My sister and I both went to small, liberal arts women’s colleges. They had a lot of similarities: we each got a stellar education, made awesome friends, and had opportunities to practice our feminism all over the place. One big difference, however–and I checked with Joie to make sure I could say this without offending her–were the food worlds we had in our college towns. Charming and lovely though Bryn Mawr surely is (and yummy as it’s actual on-campus meal options are) it can’t really hold a candle to NYC in terms of easy access to a wide variety of tasty-taste. Still and all, Bryn Mawr holds a special place in my personal food history: I may have grown to love Indian food in New York, but I had my first tastes on a visit to see Joie in her freshman year of college. And thanks to my adventurous former vegetarian seester, I had chana masala for the first time.
Joie discovered chana masala (also called chana punjabi in some incarnations, including the recipe I link to below, but I’m used to thinking of this spiced chickpea and tomato deliciousness as chana masala) at a restaurant in Ardmore, PA called Khajuraho. She and her friends went time and time again during their college years, and I’m pretty sure I made at least two trips during my visits. In retrospect it probably wasn’t the best Indian restaurant ever, but it was a fantastic gateway to a new to us cuisine. And, to put it all out there, it had another sillier appeal. Sound out the name of the restaurant with room for four syllables (kha-jur-a-…), and you’ll see how coeds with slightly subversive senses of humor spending much of their days practicing their feminism could really get a kick out of it: “Wanna get Indian food? Khajuraho.” “I’m in the mood for chana masala. You know…Khajuraho.” Ahem. This cracked me up when Joie first told me about it, and has stuck in my memory for years. Tragically, it looks like the restaurant is now called Bombay Grill. But it will always be Khajuraho to me.
Borderline offensive restaurant name aside, chana masala is delicious. I’ve already admitted that it’s rare for me to order anything in Indian restaurants other than chicken tikka masala, but I’m more than happy to eat this veggie curry at home. When I first made it, way back in the winter of 2009, I emailed the recipe to Joie and called it “chickpea-tastic.” And it is! It also represents one of my favorite types of relaxed cooking, perfect for a weeknight when you have a little time to play with, but don’t want anything too complicated. Just chop, spice, and simmer until you hit the texture & consistency you like, all the while making your house smell delicious. It doesn’t hurt that Hal never met a chickpea he didn’t love, making this a (relatively) easy sell as a vegetarian meal. In fact, it was the first all veggie dinner I’ve made in our shared home. And, a repeat has been requested, which is no small thing–almost every other vegetarian dinner I’ve suggested has been met with a serious eyebrow raise. Like I said, chickpea-tastic.

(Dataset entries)
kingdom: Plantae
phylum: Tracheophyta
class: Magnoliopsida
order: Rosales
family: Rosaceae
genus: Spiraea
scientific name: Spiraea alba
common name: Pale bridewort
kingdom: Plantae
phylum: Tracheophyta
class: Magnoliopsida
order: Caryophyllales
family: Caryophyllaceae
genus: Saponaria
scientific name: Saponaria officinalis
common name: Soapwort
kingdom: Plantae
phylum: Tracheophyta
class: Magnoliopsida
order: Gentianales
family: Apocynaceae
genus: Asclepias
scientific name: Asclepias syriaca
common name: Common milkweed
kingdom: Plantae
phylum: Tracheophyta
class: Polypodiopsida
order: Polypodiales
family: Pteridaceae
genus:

■ QUESTIONS TO ANSWER ■
1. In the chana masala text, when did the writer first make the dish?
2. Carry the chana masala piece on from its last sentence.

■ PER-TASK ANSWERS ■
1. In the winter of 2009.

2.
from Heather Carlucci, by way of the Wednesday Chef
5+ servings (2 dinners and 3 lunches in my house), depending on hunger levels
2 tablespoons veggie oil
1 large onion, diced
4 teaspoons minced garlic
2 teaspoons minced ginger
1 jalapeño, seeded and chopped
2 14 ounce cans of diced tomatoes, drained
3 teaspoons paprika (in this instance, in spite of my love of smoked paprika, I’d stick with regular)
1 1/2 teaspoons salt, to taste
2 teaspoons ground coriander
1 teaspoon garam masala
1/2 teaspoon tumeric
2 teaspoons fresh squeezed lemon juice
4 (really!) 15 oz cans chickpeas, drained
couscous or rice for serving (optional)
In a large saucepan, heat oil over medium-low and add onions. Sauté for about 5 minutes, til onions are soft. Add garlic, ginger and chili, and sauté until soft and delicious smelling (about 3 more minutes). Add drained tomatoes and a scant half cup of water, simmering for 5 minutes.
Purée the mixture using your favorite method–the original recipe suggests a blender or food processor, but I saw this as a job for my beloved immersion blender. Since this is a relatively small amount of food to purée, if you do go the food immersion blender route I’d recommend tipping the pan a bit so that the blender can be fully submerged.
Add all of your spices–paprika, 1 teaspoon salt, coriander, the garam masala, turmeric–and lemon juice. Add chickpeas and simmer til the peas are soft and the sauce is thick, about 45 minutes. Stir frequently, adding water as needed so the sauce doesn’t scorch. At the end of 45 minutes you may want to either extend cooking time a bit or add a little more water, depending on how thick you’d like your sauce. Serve with your starch of choice…or starches in my case: couscous and curried sweet potato fries, for a veggie feast.